§ **Task to carry out**
Copy the text of the records below verbatim, from the line containing "Maria Galland 5C" to the line containing "зависимости от оформления.", including both of those lines. Omit the pictures from your copy.

§ **Dataset**
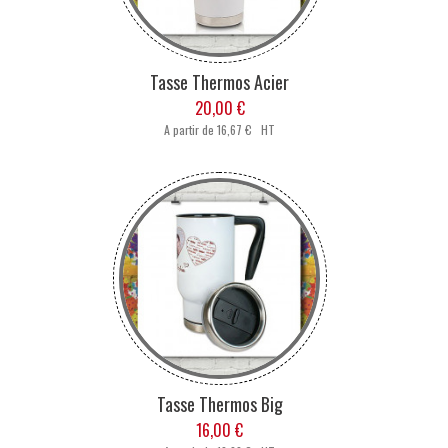
Tasse Thermos Acier
20,00 €
A partir de
16,67 € HT
Tasse Thermos Big
16,00 €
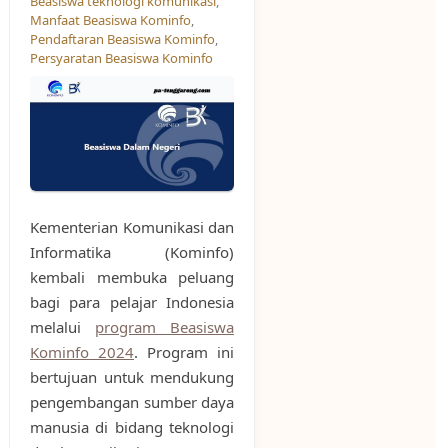
Beasiswa teknologi komunikasi
,
Manfaat Beasiswa Kominfo
,
Pendaftaran Beasiswa Kominfo
,
Persyaratan Beasiswa Kominfo
Kementerian Komunikasi dan
Informatika (Kominfo)
kembali membuka peluang
bagi para pelajar Indonesia
melalui
program Beasiswa
Kominfo 2024
. Program ini
bertujuan untuk mendukung
pengembangan sumber daya
manusia di bidang teknologi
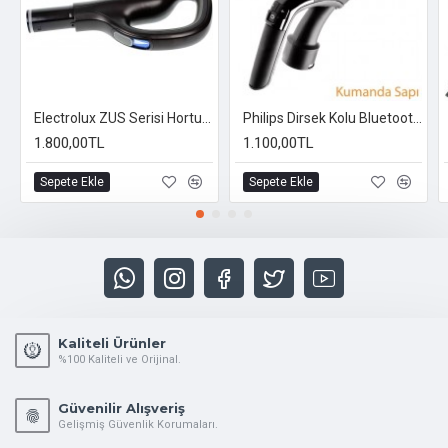
Electrolux ZUS Serisi Hortum Tutma Sapı
Philips Dirsek Kolu Bluetootlu 99** Serisi Tutma Sapı orijinal ürün
1.800,00TL
1.100,00TL
Sepete Ekle
Sepete Ekle
Kaliteli Ürünler
%100 Kaliteli ve Orijinal.
Güvenilir Alışveriş
Gelişmiş Güvenlik Korumaları.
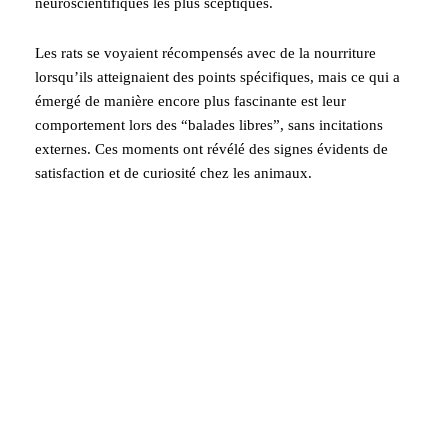
neuroscientifiques les plus sceptiques.
Les rats se voyaient récompensés avec de la nourriture
lorsqu’ils atteignaient des points spécifiques, mais ce qui a
émergé de manière encore plus fascinante est leur
comportement lors des “balades libres”, sans incitations
externes. Ces moments ont révélé des signes évidents de
satisfaction et de curiosité chez les animaux.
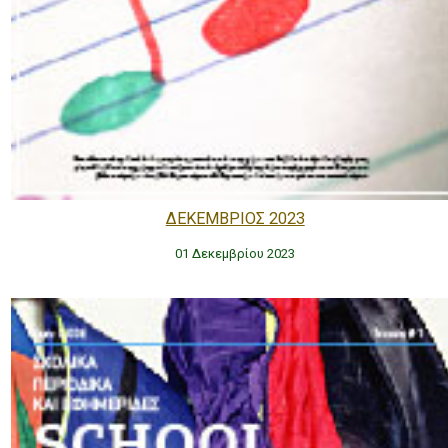
ΔΕΚΕΜΒΡΙΟΣ 2023
01 Δεκεμβρίου 2023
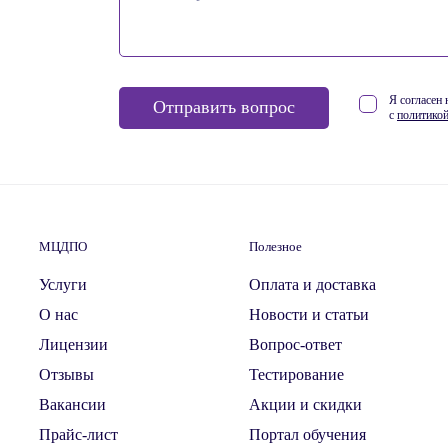
Я согласен
Отправить вопрос
с
политикой
МЦДПО
Полезное
Услуги
Оплата и доставка
О нас
Новости и статьи
Лицензии
Вопрос-ответ
Отзывы
Тестирование
Вакансии
Акции и скидки
Прайс-лист
Портал обучения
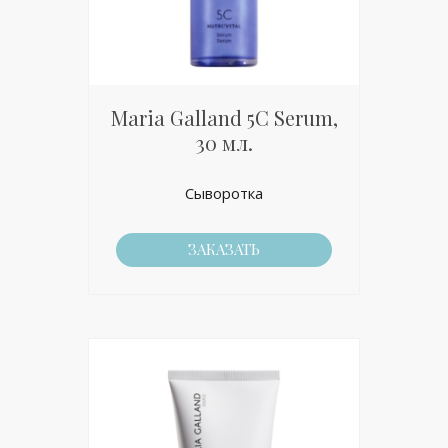
Maria Galland 5C Serum,
30 мл.
Сыворотка
ЗАКАЗАТЬ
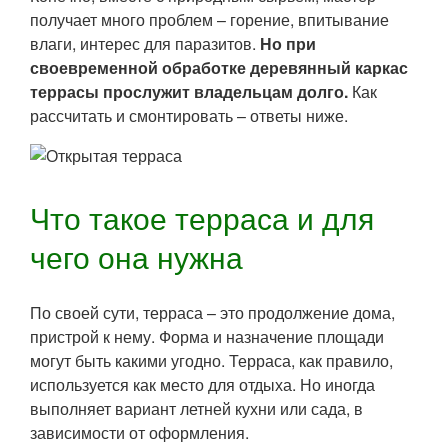
получает много проблем – горение, впитывание
влаги, интерес для паразитов.
Но при
своевременной обработке деревянный каркас
террасы прослужит владельцам долго.
Как
рассчитать и смонтировать – ответы ниже.
Что такое терраса и для
чего она нужна
По своей сути, терраса – это продолжение дома,
пристрой к нему. Форма и назначение площади
могут быть какими угодно. Терраса, как правило,
используется как место для отдыха. Но иногда
выполняет вариант летней кухни или сада, в
зависимости от оформления.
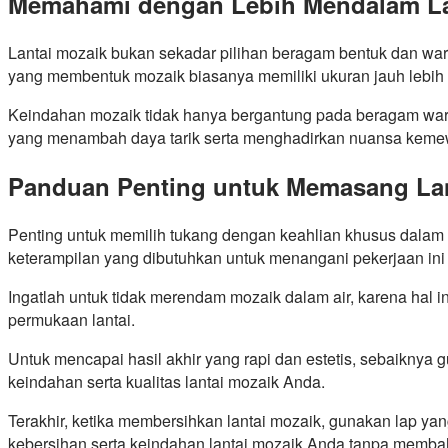
Memahami dengan Lebih Mendalam La
Lantai mozaik bukan sekadar pilihan beragam bentuk dan warn
yang membentuk mozaik biasanya memiliki ukuran jauh lebih k
Keindahan mozaik tidak hanya bergantung pada beragam warna
yang menambah daya tarik serta menghadirkan nuansa kemewa
Panduan Penting untuk Memasang Lan
Penting untuk memilih tukang dengan keahlian khusus dalam p
keterampilan yang dibutuhkan untuk menangani pekerjaan ini
Ingatlah untuk tidak merendam mozaik dalam air, karena hal
permukaan lantai.
Untuk mencapai hasil akhir yang rapi dan estetis, sebaikn
keindahan serta kualitas lantai mozaik Anda.
Terakhir, ketika membersihkan lantai mozaik, gunakan lap yan
kebersihan serta keindahan lantai mozaik Anda tanpa memb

§ **Exercise result**
Maria Galland 5C Serum,
30 мл.
Сыворотка
ЗАКАЗАТЬ
получает много проблем – горение, впитывание
влаги, интерес для паразитов.
Но при
своевременной обработке деревянный каркас
террасы прослужит владельцам долго.
Как
рассчитать и смонтировать – ответы ниже.
Что такое терраса и для
чего она нужна
По своей сути, терраса – это продолжение дома,
пристрой к нему. Форма и назначение площади
могут быть какими угодно. Терраса, как правило,
используется как место для отдыха. Но иногда
выполняет вариант летней кухни или сада, в
зависимости от оформления.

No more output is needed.